Dietary patterns impacting the biological clock.

Caloric restriction, a dietary regimen with 20–40% daily calorie intake decrease, whilst maintaining meal frequency to avoid malnutrition or essential nutrients deficiency.
High-fat diet, a diet regimen containing a higher percentage of fat (≥45% energy by fat) with respect to a normal diet (≤10% fat).
Fasting mimicking diet, a plant-based diet program planned to accomplish fasting-like effects while supplying micronutrient nourishment (vitamins, minerals, etc.), whilst reducing the challenge of fasting. It consists of proprietary vegetable-based soups, energy bars, energy drinks, chip snacks, chamomile flower tea, and a vegetable supplement formula tablet; the diet program consists of a 5 day regimen: day 1 of the diet supplies 1.090 kcal (10% protein, 56% fat, 34% carbohydrate), days 2–5 are identical in formulation and provide 725 kcal (9% protein, 44% fat, 47% carbohydrate).
Intermittent fasting, consumption of water exclusively or very low calorie (~500 kcal/die) diet for less than 24 h followed by normal feeding for 1–2 days.
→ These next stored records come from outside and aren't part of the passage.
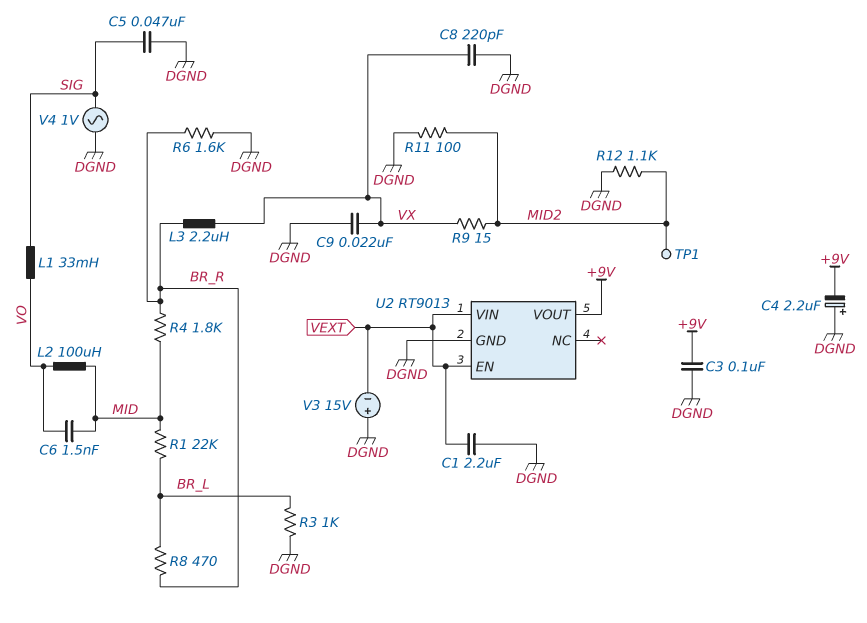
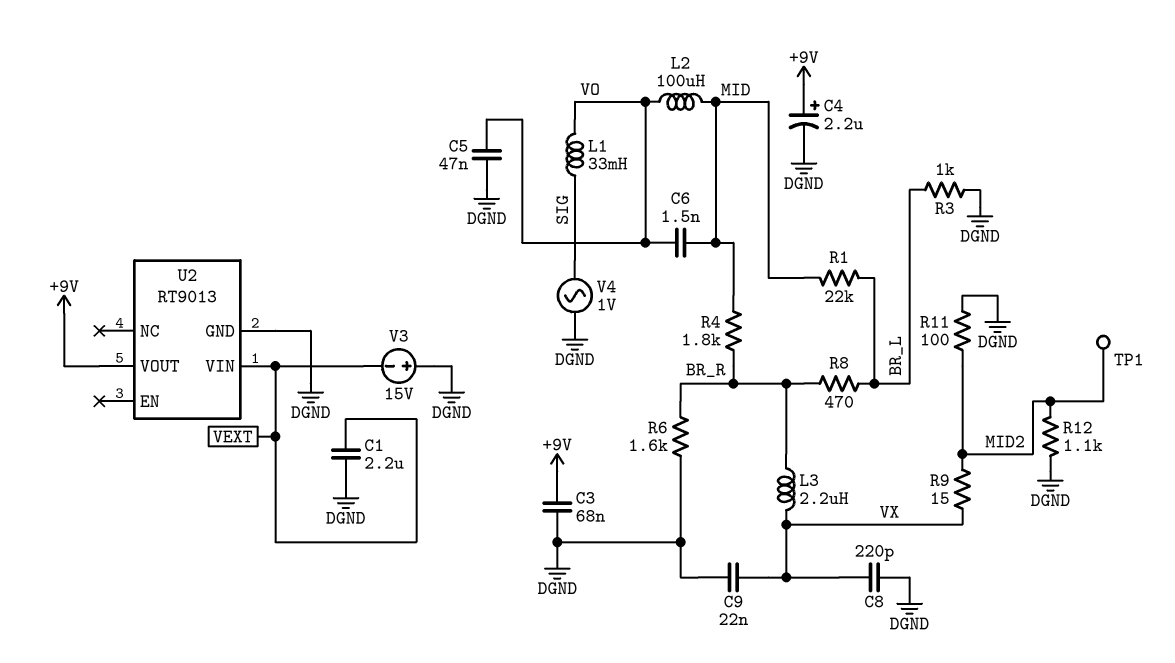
C3: 100nF (+9V, DGND) -> 68nF (+9V, DGND)
C4: 2.2uF (plus DGND, minus +9V) -> 2.2uF (plus +9V, minus DGND)
C5: 47nF (DGND, SIG) -> 47nF (DGND, VO)
U2 pin EN: VEXT -> none

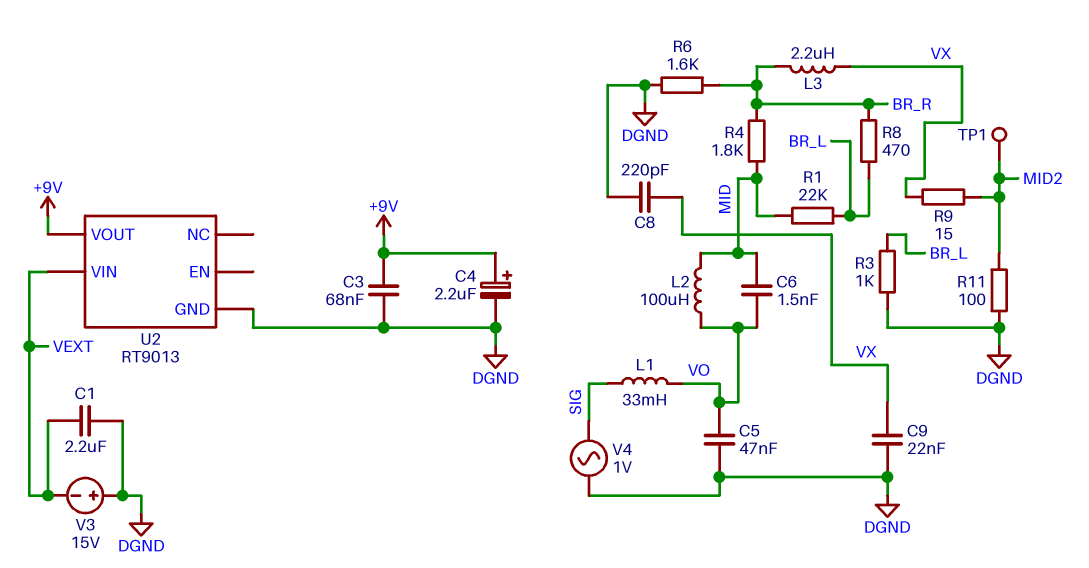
R12: 1.1k (DGND, MID2) -> none

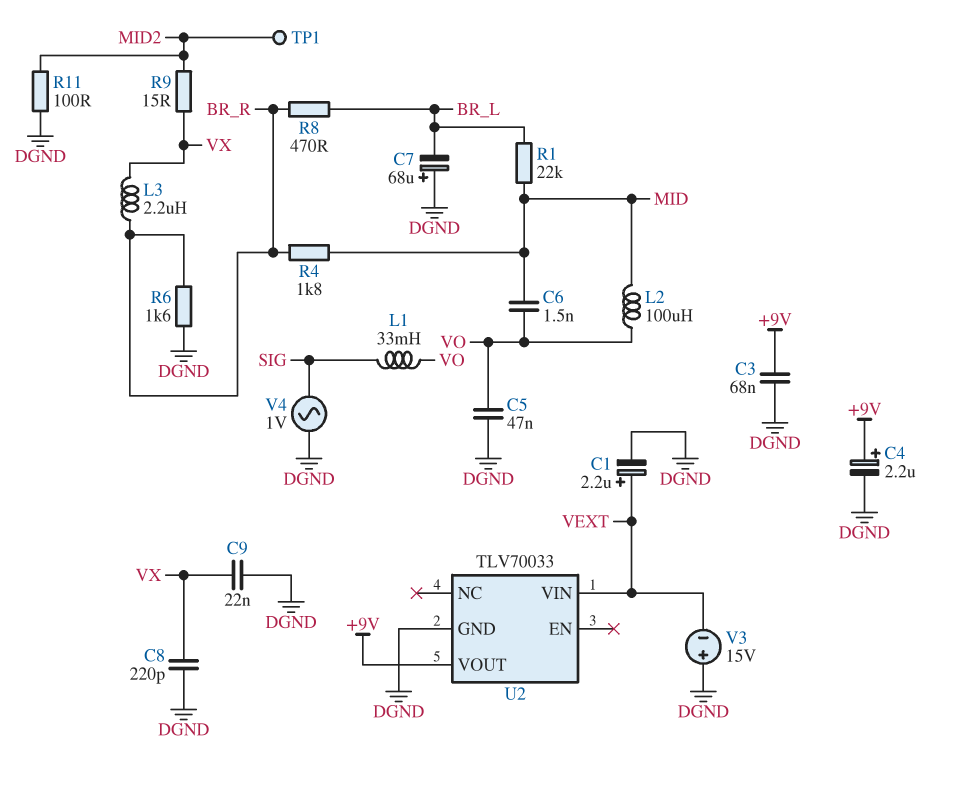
C1: 2.2uF (DGND, VEXT) -> 2.2uF (plus VEXT, minus DGND)
C7: none -> 68uF (plus DGND, minus BR_L)
R3: 1k (BR_L, DGND) -> none
U2: RT9013 -> TLV70033

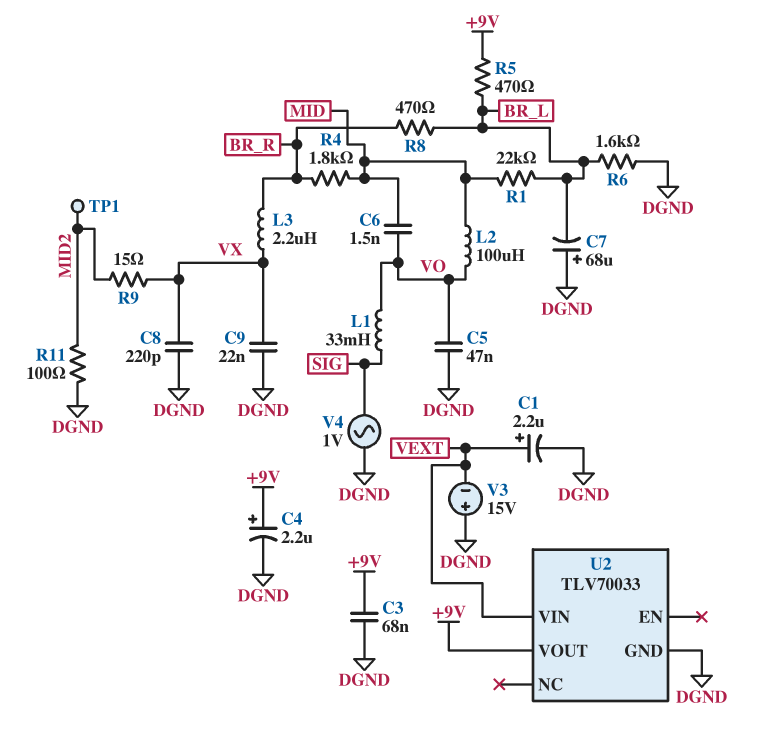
R5: none -> 470 (+9V, BR_L)
R6: 1.6k (BR_R, DGND) -> 1.6k (BR_L, DGND)

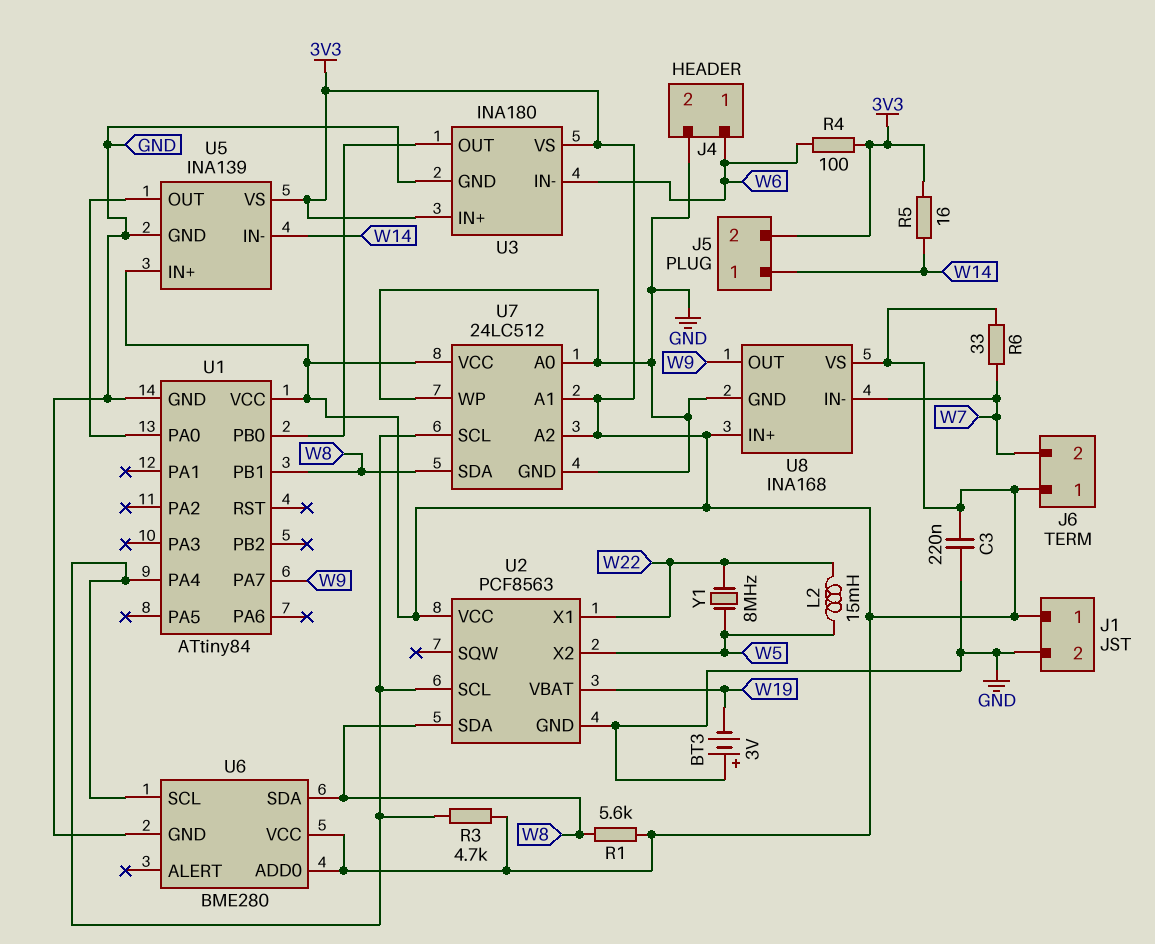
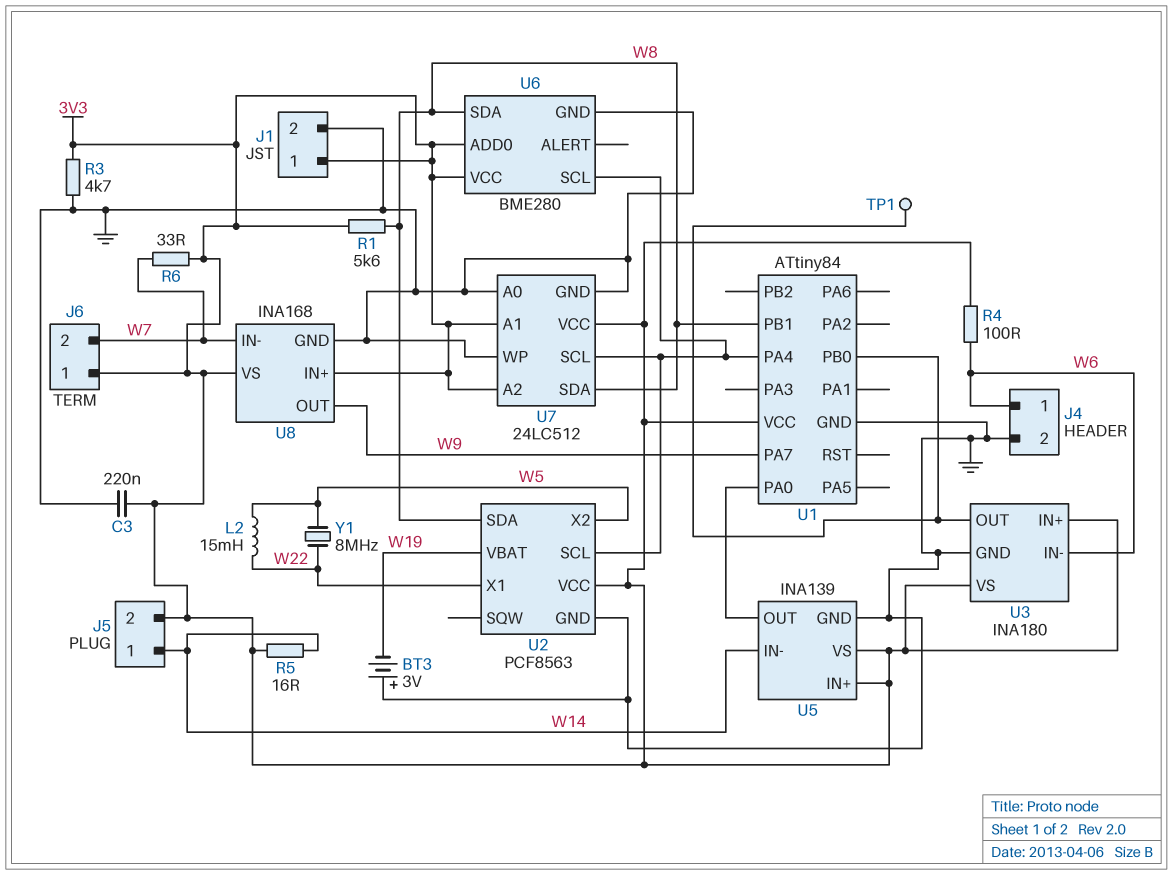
R3: 4.7k (3V3, U1/PA4) -> 4.7k (3V3, GND)
TP1: none -> test point (U1/PB0)

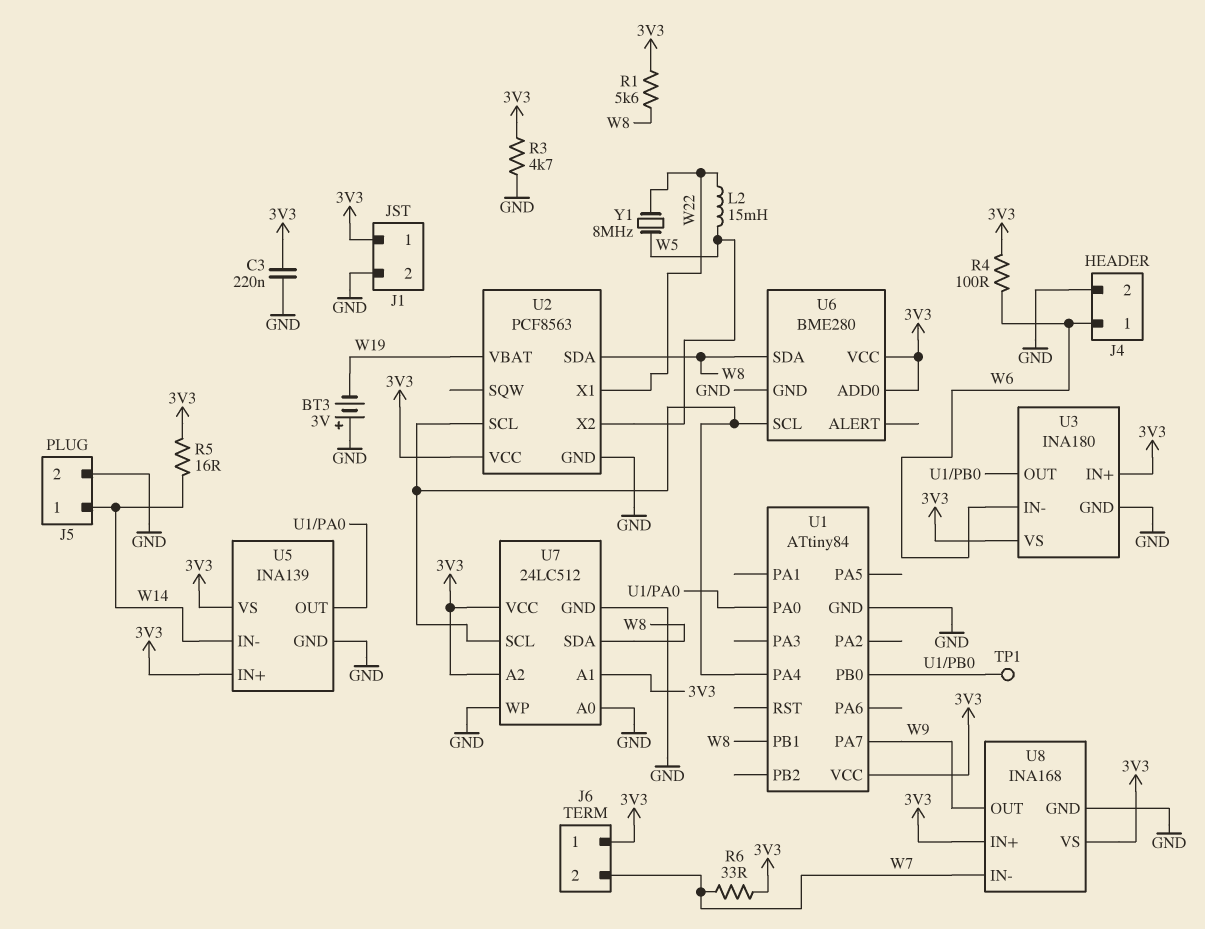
J5 pin 2: 3V3 -> GND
Periodic fasting, a dietary pattern entailing 2 or more days of no food consumption repeated after no <1 week of regular feeding.
Time restricted feeding, a daily eating pattern in which all nutrient intake occurs within a few hours (usually <12 h) every day, with no overt attempt to alter quantities, proportions, variety, or combination of different foods, drinks, and nutrients.
Ketogenic diet, a high-fat diet with sufficient protein and very-low-carbohydrate intake triggering a switch to fatty acid β-oxidation as an energy source.